Les parents de J…, qui sont d'ailleurs de très-braves gens, n'ont pas veillé avec une sollicitude éclairée sur l'éducation de leurs enfants. Les deux frères J… ont lu beaucoup de mauvais romans ornés d'images représentant principalement des scènes de meurtre; ils allaient aux théâtres de drames, et ils avaient l'imagination farcie d'aventures romanesques et sanglantes.

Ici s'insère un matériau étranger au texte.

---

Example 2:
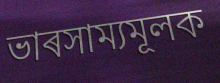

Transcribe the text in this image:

ভাৰসাম্যমূলক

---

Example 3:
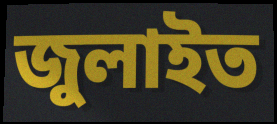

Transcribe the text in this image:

জুলাইত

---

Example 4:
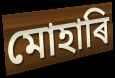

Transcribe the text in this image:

মোহাৰি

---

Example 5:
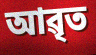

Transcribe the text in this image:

আৱৃত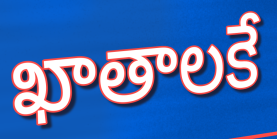
ఖాతాలకేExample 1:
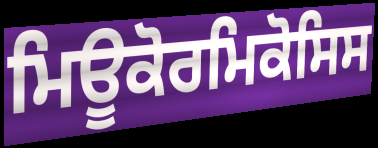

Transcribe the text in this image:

ਮਿਊਕੋਰਮਿਕੋਸਿਸ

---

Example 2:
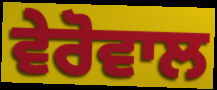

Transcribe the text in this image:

ਵੇਰੋਵਾਲ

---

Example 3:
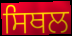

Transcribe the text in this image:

ਸਿਥਲ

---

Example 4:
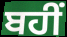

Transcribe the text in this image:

ਬਹੀਂ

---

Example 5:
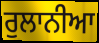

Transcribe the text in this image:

ਰੁਲਾਨੀਆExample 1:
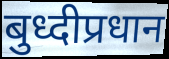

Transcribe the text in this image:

बुध्दीप्रधान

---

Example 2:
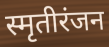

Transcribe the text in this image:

स्मृतीरंजन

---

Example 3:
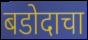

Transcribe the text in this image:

बडोदाचा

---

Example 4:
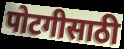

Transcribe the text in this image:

पोटगीसाठी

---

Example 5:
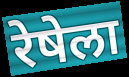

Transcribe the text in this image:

रेषेलाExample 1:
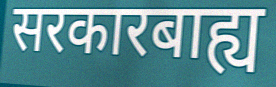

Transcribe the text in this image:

सरकारबाह्य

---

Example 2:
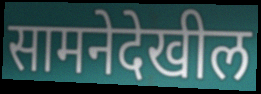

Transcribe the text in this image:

सामनेदेखील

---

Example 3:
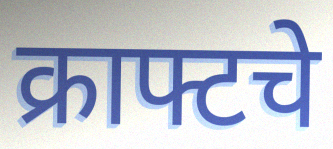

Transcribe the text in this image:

क्राफ्टचे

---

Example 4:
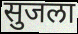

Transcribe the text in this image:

सुजला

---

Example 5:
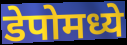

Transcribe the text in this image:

डेपोमध्येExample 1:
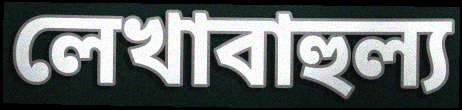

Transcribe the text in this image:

লেখাবাহুল্য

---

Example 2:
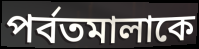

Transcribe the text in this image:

Le cadet, rendu soupçonneux par sa surdité, était susceptible et taquin; l'aîné abusait souvent avec lui de sa force physique, ce dont le cadet se vengeait en appelant son frère des noms d'assassins fameux; de là des luttes fréquentes qui ne dépassaient pas la limite des coups que l'on échange entre camarades, mais qui avaient fini par altérer les sentiments d'affection réciproque des deux frères.
Les choses en seraient peut-être restées à ce point si J… n'avait éprouvé une commotion très-violente de la mort de son jeune frère; depuis cet événement on avait remarqué un changement dans son humeur, et son système nerveux avait certainement subi un profond ébranlement.

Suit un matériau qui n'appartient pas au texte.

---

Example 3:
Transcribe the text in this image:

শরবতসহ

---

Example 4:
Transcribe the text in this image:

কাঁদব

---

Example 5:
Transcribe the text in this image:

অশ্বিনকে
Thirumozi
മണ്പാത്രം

C'est dans cet ensemble de conditions que s'est produite la tentative de meurtre.
Le fait accompli, J… n'en a d'abord qu'une conscience vague; il fuit, et erre toute la journée; vers le soir, il se laisse arrêter; il commence par chercher à se disculper en rejetant la faute sur les provocations incessantes de son frère; son langage trahit encore la colère et la haine; puis, confronté avec son frère qui semble menacé d'une mort prochaine, ses sentiments naturels se réveillent, il éclate en sanglots et en transports de désespoir; quelques instants après il redevient absolument calme et mange de bon appétit.
En somme, antécédents héréditaires fâcheux, vices congénitaux de conformation; pas d'actes qui excèdent la moyenne de ceux auxquels se livrent les enfants vicieux. Grande perturbation attribuée au chagrin que lui cause la mort de son frère, excitation cérébrale croissante caractérisée par de l'agitation, de l'irritabilité, des inégalités plus saillantes de caractère. Tentative de meurtre. La crise passée, retour à l'état habituel; l'appoint de l'excitation cérébrale a seul disparu, mais rien n'est changé au fond de la nature, et dans nos nombreuses entrevues avec J… nous avons toujours été frappés de son accent peu sincère et de son égoïsme, qu'il ne réussissait pas à dissimuler sous des expressions d'affection pour ses parents et de repentir.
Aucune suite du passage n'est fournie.